EXERCISE TEXT -

◇ ◇ ◇ ◇ ◇

By Michael Kuchta, 2025

History Cambridge is spending 2025 focused on the history of East Cambridge, including the people who have inhabited the neighborhood, the occupations that employed them and the buildings, streets and public places they created. This is the story of a company that was based in East Cambridge for decades, Carter’s Ink.

Highlighters, useful and ubiquitous, were invented in East Cambridge. The far left and right of this image was created in a digital retouching process. The highlighters were photographed and are real.  (Photo: Michael Kuchta)

In the 1950s, Cambridge, like many Northeastern cities, began to lose the manufacturing businesses that had sustained its growth over the previous century. Important local employers such as meatpackers, candy makers and soap factories looked to take advantage of abundant land in the suburbs and cheaper labor in other states, abandoning often-outdated facilities here. This was especially true in East Cambridge, where many factories, wharves and warehouses had been built on former marshlands in the late 1800s. The companies that remained, including Carter’s Ink, had to innovate to survive.

Started in Boston in 1858, Carter’s moved to East Cambridge in 1910, where it built a factory on First Street facing the Charles River. The company had long since learned the importance of product innovation. In the 1860s, Carter’s thrived because it developed a competitive advantage: its Combined Writing and Copying Ink could be used to make multiple copies of a document – long before the invention of the photocopy machine or even carbon paper. John W. Carter, cousin to the three brothers who founded the company, revived Carter’s in 1872 after a devastating fire by hiring a skilled chemist to develop new inks. By 1884 the company was manufacturing nearly 5 million bottles of ink a year. Carter’s added library paste, ink eradicator and new ink colors to its product line, and, as typewriters became popular, carbon paper and ribbons. In its East Cambridge plant, Carter’s installed automated equipment for filling, capping and labeling bottles.

In the 1920s, Carter’s Ink gained local goodwill through its civic engagement. It participated in the Cambridge Industrial Athletic League, sponsoring baseball and bowling teams. In 1926, the company topped its First Street building with an electric clock, which became a landmark on the riverfront. By 1930, Carter’s Ink employed more than 500 people and claimed to be the largest ink manufacturer in the United States.

A 1939 Carter’s Ink’s catalog displays a range of the company’s products. (Image: Cambridge Historical Commission)

◇ ◇ ◇ ◇ ◇

THE DATA -
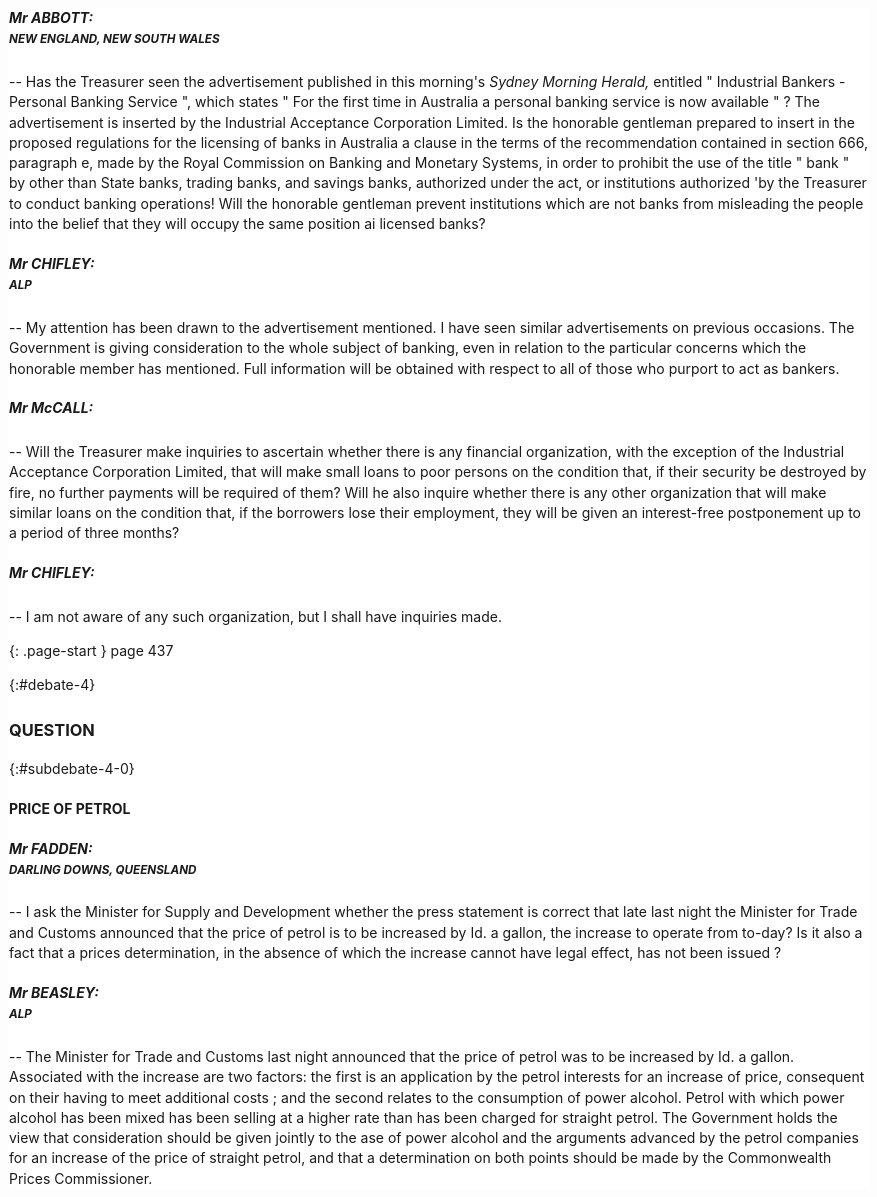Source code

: ##### Mr ABBOTT:<br><small class="text-muted">NEW ENGLAND, NEW SOUTH WALES</small>

-- Has the Treasurer seen the advertisement published in this morning's  *Sydney Morning Herald,*  entitled " Industrial Bankers - Personal Banking Service ", which states " For the first time in Australia a personal banking service is now available " ? The advertisement is inserted by the Industrial Acceptance Corporation Limited. Is the honorable gentleman prepared to insert in the proposed regulations for the licensing of banks in Australia a clause in the terms of the recommendation contained in section 666, paragraph e, made by the Royal Commission on Banking and Monetary Systems, in order to prohibit the use of the title " bank " by other than State banks, trading banks, and savings banks, authorized under the act, or institutions authorized 'by the Treasurer to conduct banking operations! Will the honorable gentleman prevent institutions which are not banks from misleading the people into the belief that they will occupy the same position  ai  licensed banks? 

##### Mr CHIFLEY:<br><small class="text-muted">ALP</small>

-- My attention has been drawn to the advertisement mentioned. I have seen similar advertisements on previous occasions. The Government is giving consideration to the whole subject of banking, even in relation to the particular concerns which the honorable member has mentioned. Full information will be obtained with respect to all of those who purport to act as bankers. 

##### Mr McCALL:

-- Will the Treasurer make inquiries to ascertain whether there is any financial organization, with the exception of the Industrial Acceptance Corporation Limited, that will make small loans to poor persons on the condition that, if their security be destroyed by fire, no further payments will be required of them? Will he also inquire whether there is any other organization that will make similar loans on the condition that, if the borrowers lose their employment, they will be given an interest-free postponement up to a period of three months? 

##### Mr CHIFLEY:

-- I am not aware of any such organization, but I shall have inquiries made. 

{: .page-start }
page 437

{:#debate-4}
### QUESTION

{:#subdebate-4-0}
#### PRICE OF PETROL

##### Mr FADDEN:<br><small class="text-muted">DARLING DOWNS, QUEENSLAND</small>

-- I ask the Minister for Supply and Development whether the press statement is correct that late last night the Minister for Trade and Customs announced that the price of petrol is to be increased by Id. a gallon, the increase to operate from to-day? Is it also a fact that a prices determination, in the absence of which the increase cannot have legal effect, has not been issued ? 

##### Mr BEASLEY:<br><small class="text-muted">ALP</small>

-- The Minister for Trade and Customs last night announced that the price of petrol was to be increased by Id. a gallon. Associated with the increase are two factors: the first is an application by the petrol interests for an increase of price, consequent on their having to meet additional costs ; and the second relates to the consumption of power alcohol. Petrol with which power alcohol has been mixed has been selling at a higher rate than has been charged for straight petrol. The Government holds the view that consideration should be given jointly to the ase of power alcohol and the arguments advanced by the petrol companies for an increase of the price of straight petrol, and that a determination on both points should be made by the Commonwealth Prices Commissioner. 
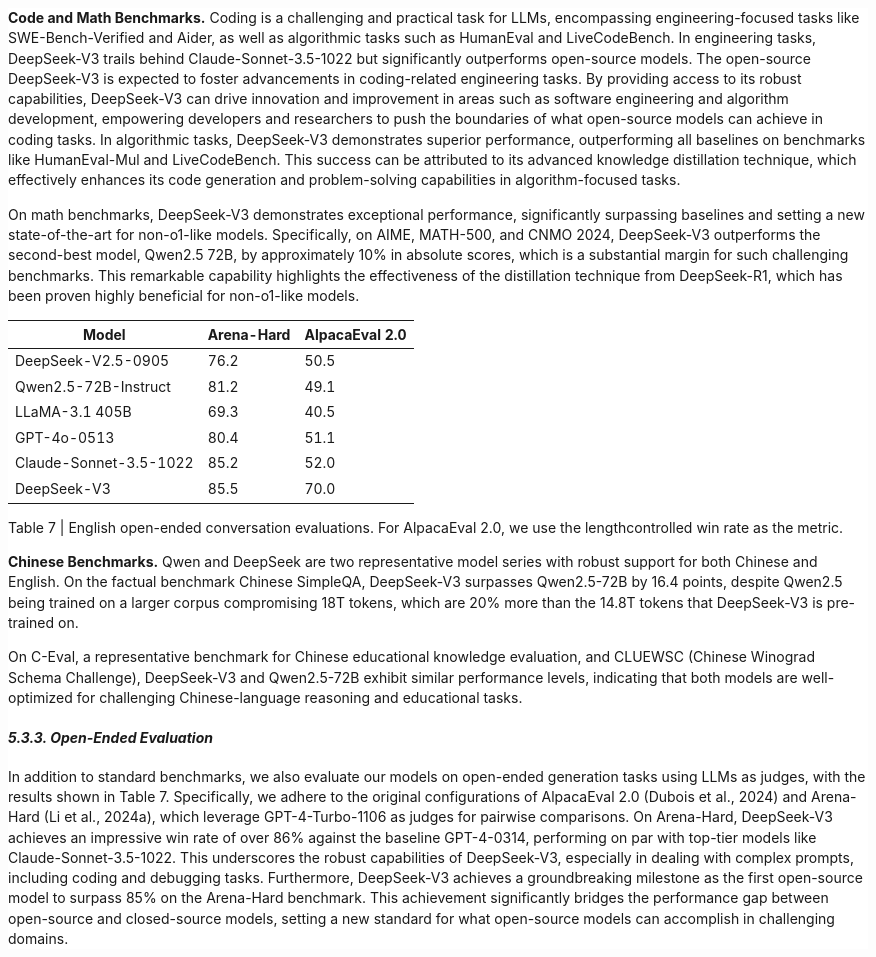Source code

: **Code and Math Benchmarks.** Coding is a challenging and practical task for LLMs, encompassing engineering-focused tasks like SWE-Bench-Verified and Aider, as well as algorithmic tasks such as HumanEval and LiveCodeBench. In engineering tasks, DeepSeek-V3 trails behind Claude-Sonnet-3.5-1022 but significantly outperforms open-source models. The open-source DeepSeek-V3 is expected to foster advancements in coding-related engineering tasks. By providing access to its robust capabilities, DeepSeek-V3 can drive innovation and improvement in areas such as software engineering and algorithm development, empowering developers and researchers to push the boundaries of what open-source models can achieve in coding tasks. In algorithmic tasks, DeepSeek-V3 demonstrates superior performance, outperforming all baselines on benchmarks like HumanEval-Mul and LiveCodeBench. This success can be attributed to its advanced knowledge distillation technique, which effectively enhances its code generation and problem-solving capabilities in algorithm-focused tasks.

On math benchmarks, DeepSeek-V3 demonstrates exceptional performance, significantly surpassing baselines and setting a new state-of-the-art for non-o1-like models. Specifically, on AIME, MATH-500, and CNMO 2024, DeepSeek-V3 outperforms the second-best model, Qwen2.5 72B, by approximately 10% in absolute scores, which is a substantial margin for such challenging benchmarks. This remarkable capability highlights the effectiveness of the distillation technique from DeepSeek-R1, which has been proven highly beneficial for non-o1-like models.

| Model | Arena-Hard | AlpacaEval 2.0 |
| --- | --- | --- |
| DeepSeek-V2.5-0905 | 76.2 | 50.5 |
| Qwen2.5-72B-Instruct | 81.2 | 49.1 |
| LLaMA-3.1 405B | 69.3 | 40.5 |
| GPT-4o-0513 | 80.4 | 51.1 |
| Claude-Sonnet-3.5-1022 | 85.2 | 52.0 |
| DeepSeek-V3 | 85.5 | 70.0 |

Table 7 | English open-ended conversation evaluations. For AlpacaEval 2.0, we use the lengthcontrolled win rate as the metric.

**Chinese Benchmarks.** Qwen and DeepSeek are two representative model series with robust support for both Chinese and English. On the factual benchmark Chinese SimpleQA, DeepSeek-V3 surpasses Qwen2.5-72B by 16.4 points, despite Qwen2.5 being trained on a larger corpus compromising 18T tokens, which are 20% more than the 14.8T tokens that DeepSeek-V3 is pre-trained on.

On C-Eval, a representative benchmark for Chinese educational knowledge evaluation, and CLUEWSC (Chinese Winograd Schema Challenge), DeepSeek-V3 and Qwen2.5-72B exhibit similar performance levels, indicating that both models are well-optimized for challenging Chinese-language reasoning and educational tasks.

#### *5.3.3. Open-Ended Evaluation*

In addition to standard benchmarks, we also evaluate our models on open-ended generation tasks using LLMs as judges, with the results shown in Table 7. Specifically, we adhere to the original configurations of AlpacaEval 2.0 (Dubois et al., 2024) and Arena-Hard (Li et al., 2024a), which leverage GPT-4-Turbo-1106 as judges for pairwise comparisons. On Arena-Hard, DeepSeek-V3 achieves an impressive win rate of over 86% against the baseline GPT-4-0314, performing on par with top-tier models like Claude-Sonnet-3.5-1022. This underscores the robust capabilities of DeepSeek-V3, especially in dealing with complex prompts, including coding and debugging tasks. Furthermore, DeepSeek-V3 achieves a groundbreaking milestone as the first open-source model to surpass 85% on the Arena-Hard benchmark. This achievement significantly bridges the performance gap between open-source and closed-source models, setting a new standard for what open-source models can accomplish in challenging domains.
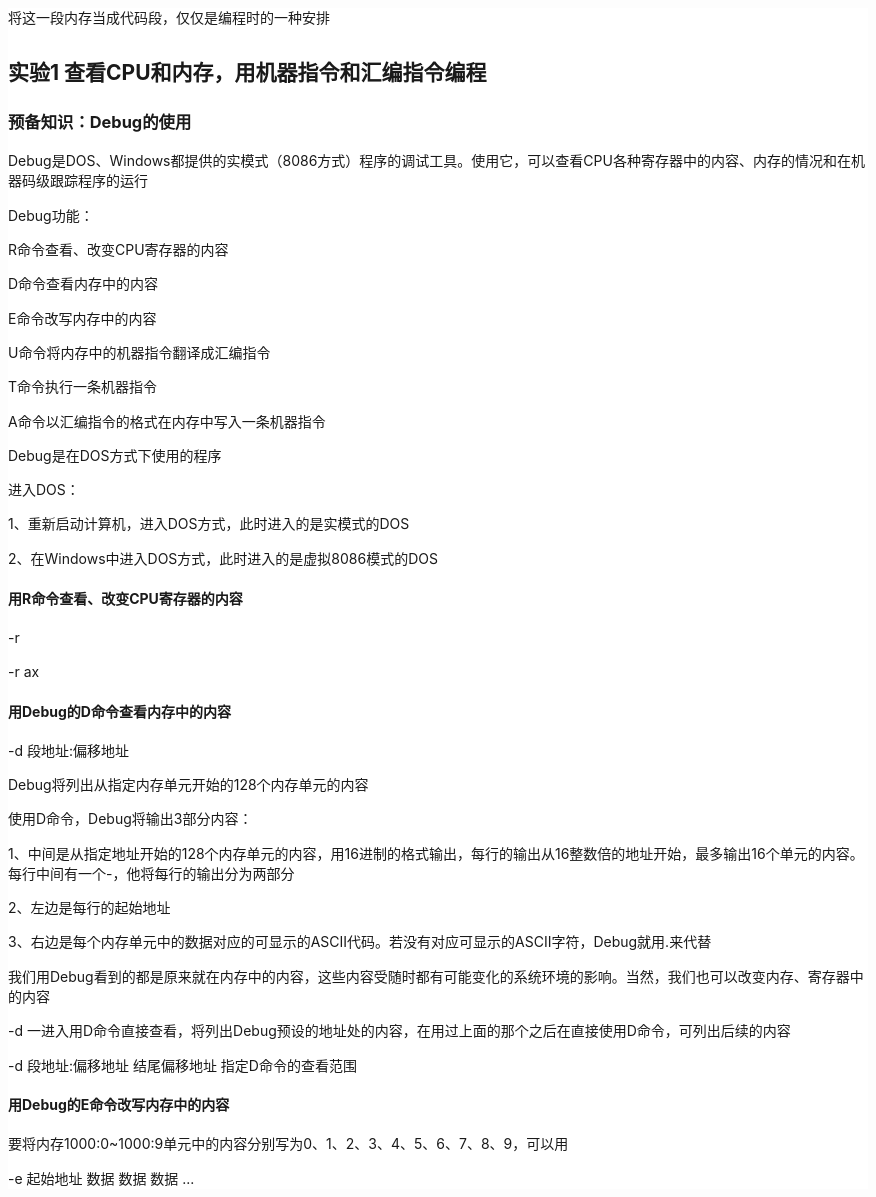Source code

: 将这一段内存当成代码段，仅仅是编程时的一种安排

## 实验1 查看CPU和内存，用机器指令和汇编指令编程

### 预备知识：Debug的使用

Debug是DOS、Windows都提供的实模式（8086方式）程序的调试工具。使用它，可以查看CPU各种寄存器中的内容、内存的情况和在机器码级跟踪程序的运行

Debug功能：

R命令查看、改变CPU寄存器的内容

D命令查看内存中的内容

E命令改写内存中的内容

U命令将内存中的机器指令翻译成汇编指令

T命令执行一条机器指令

A命令以汇编指令的格式在内存中写入一条机器指令

Debug是在DOS方式下使用的程序

进入DOS：

1、重新启动计算机，进入DOS方式，此时进入的是实模式的DOS

2、在Windows中进入DOS方式，此时进入的是虚拟8086模式的DOS

#### 用R命令查看、改变CPU寄存器的内容

-r

-r ax

#### 用Debug的D命令查看内存中的内容

-d 段地址:偏移地址

Debug将列出从指定内存单元开始的128个内存单元的内容

使用D命令，Debug将输出3部分内容：

1、中间是从指定地址开始的128个内存单元的内容，用16进制的格式输出，每行的输出从16整数倍的地址开始，最多输出16个单元的内容。每行中间有一个-，他将每行的输出分为两部分

2、左边是每行的起始地址

3、右边是每个内存单元中的数据对应的可显示的ASCII代码。若没有对应可显示的ASCII字符，Debug就用.来代替

我们用Debug看到的都是原来就在内存中的内容，这些内容受随时都有可能变化的系统环境的影响。当然，我们也可以改变内存、寄存器中的内容

-d 一进入用D命令直接查看，将列出Debug预设的地址处的内容，在用过上面的那个之后在直接使用D命令，可列出后续的内容

-d 段地址:偏移地址 结尾偏移地址 指定D命令的查看范围

#### 用Debug的E命令改写内存中的内容

要将内存1000:0~1000:9单元中的内容分别写为0、1、2、3、4、5、6、7、8、9，可以用

-e 起始地址 数据 数据 数据 ...
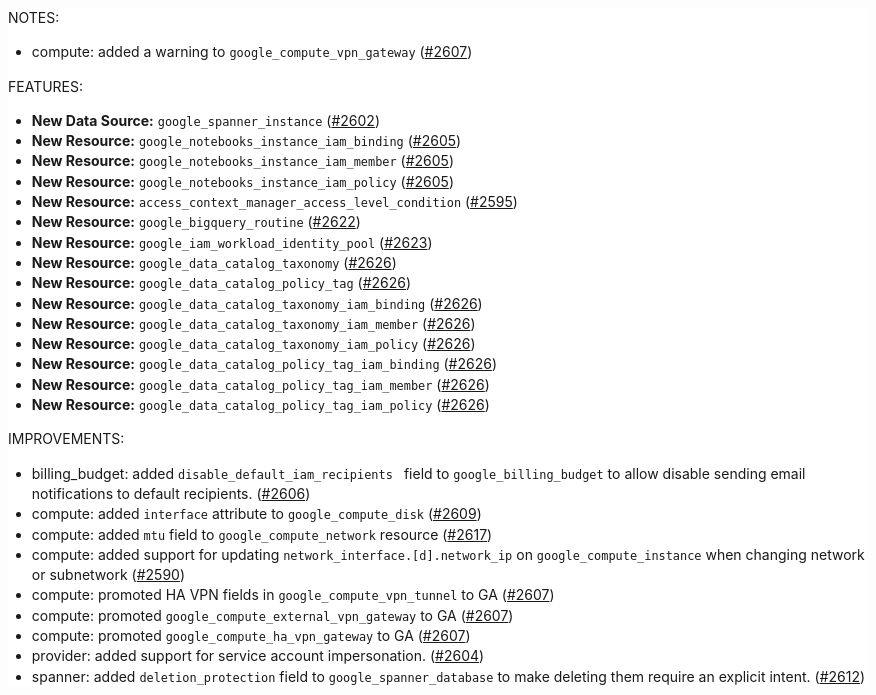 NOTES:
* compute: added a warning to `google_compute_vpn_gateway` ([#2607](https://github.com/hashicorp/terraform-provider-google-beta/pull/2607))

FEATURES:
* **New Data Source:** `google_spanner_instance` ([#2602](https://github.com/hashicorp/terraform-provider-google-beta/pull/2602))
* **New Resource:** `google_notebooks_instance_iam_binding` ([#2605](https://github.com/hashicorp/terraform-provider-google-beta/pull/2605))
* **New Resource:** `google_notebooks_instance_iam_member` ([#2605](https://github.com/hashicorp/terraform-provider-google-beta/pull/2605))
* **New Resource:** `google_notebooks_instance_iam_policy` ([#2605](https://github.com/hashicorp/terraform-provider-google-beta/pull/2605))
* **New Resource:** `access_context_manager_access_level_condition` ([#2595](https://github.com/hashicorp/terraform-provider-google-beta/pull/2595))
* **New Resource:** `google_bigquery_routine` ([#2622](https://github.com/hashicorp/terraform-provider-google-beta/pull/2622))
* **New Resource:** `google_iam_workload_identity_pool` ([#2623](https://github.com/hashicorp/terraform-provider-google-beta/pull/2623))
* **New Resource:** `google_data_catalog_taxonomy` ([#2626](https://github.com/hashicorp/terraform-provider-google-beta/pull/2626))
* **New Resource:** `google_data_catalog_policy_tag` ([#2626](https://github.com/hashicorp/terraform-provider-google-beta/pull/2626))
* **New Resource:** `google_data_catalog_taxonomy_iam_binding` ([#2626](https://github.com/hashicorp/terraform-provider-google-beta/pull/2626))
* **New Resource:** `google_data_catalog_taxonomy_iam_member` ([#2626](https://github.com/hashicorp/terraform-provider-google-beta/pull/2626))
* **New Resource:** `google_data_catalog_taxonomy_iam_policy` ([#2626](https://github.com/hashicorp/terraform-provider-google-beta/pull/2626))
* **New Resource:** `google_data_catalog_policy_tag_iam_binding` ([#2626](https://github.com/hashicorp/terraform-provider-google-beta/pull/2626))
* **New Resource:** `google_data_catalog_policy_tag_iam_member` ([#2626](https://github.com/hashicorp/terraform-provider-google-beta/pull/2626))
* **New Resource:** `google_data_catalog_policy_tag_iam_policy` ([#2626](https://github.com/hashicorp/terraform-provider-google-beta/pull/2626))

IMPROVEMENTS:
* billing_budget: added `disable_default_iam_recipients ` field to `google_billing_budget` to allow disable sending email notifications to default recipients. ([#2606](https://github.com/hashicorp/terraform-provider-google-beta/pull/2606))
* compute: added `interface` attribute to `google_compute_disk` ([#2609](https://github.com/hashicorp/terraform-provider-google-beta/pull/2609))
* compute: added `mtu` field to `google_compute_network` resource ([#2617](https://github.com/hashicorp/terraform-provider-google-beta/pull/2617))
* compute: added support for updating `network_interface.[d].network_ip` on `google_compute_instance` when changing network or subnetwork ([#2590](https://github.com/hashicorp/terraform-provider-google-beta/pull/2590))
* compute: promoted HA VPN fields in `google_compute_vpn_tunnel` to GA ([#2607](https://github.com/hashicorp/terraform-provider-google-beta/pull/2607))
* compute: promoted `google_compute_external_vpn_gateway` to GA ([#2607](https://github.com/hashicorp/terraform-provider-google-beta/pull/2607))
* compute: promoted `google_compute_ha_vpn_gateway` to GA ([#2607](https://github.com/hashicorp/terraform-provider-google-beta/pull/2607))
* provider: added support for service account impersonation. ([#2604](https://github.com/hashicorp/terraform-provider-google-beta/pull/2604))
* spanner: added `deletion_protection` field to `google_spanner_database` to make deleting them require an explicit intent. ([#2612](https://github.com/hashicorp/terraform-provider-google-beta/pull/2612))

◇ ◇ ◇ ◇ ◇

APPLY WHAT YOU READ -
1. Based on the Carter's Ink text, decide whether each statement agrees with it: (a) Carter's moved to East Cambridge in 1910; (b) by 1884 the company was producing nearly 10 million bottles of ink a year; (c) the electric clock was put on the First Street building in 1930. For each one, answer yes or no and quote the words of the text that decide it.
2. From the Carter's Ink text, copy the passage from "By Michael Kuchta, 2025" to "real.  (Photo: Michael Kuchta)".
These entries were taken from a different source than the Carter's Ink text.

SOLUTIONS TO THE EXERCISE -
1.
(a) Yes: "Carter’s moved to East Cambridge in 1910"
(b) No: "By 1884 the company was manufacturing nearly 5 million bottles of ink a year"
(c) No: "In 1926, the company topped its First Street building with an electric clock"

2.
By Michael Kuchta, 2025

History Cambridge is spending 2025 focused on the history of East Cambridge, including the people who have inhabited the neighborhood, the occupations that employed them and the buildings, streets and public places they created. This is the story of a company that was based in East Cambridge for decades, Carter’s Ink.

Highlighters, useful and ubiquitous, were invented in East Cambridge. The far left and right of this image was created in a digital retouching process. The highlighters were photographed and are real.  (Photo: Michael Kuchta)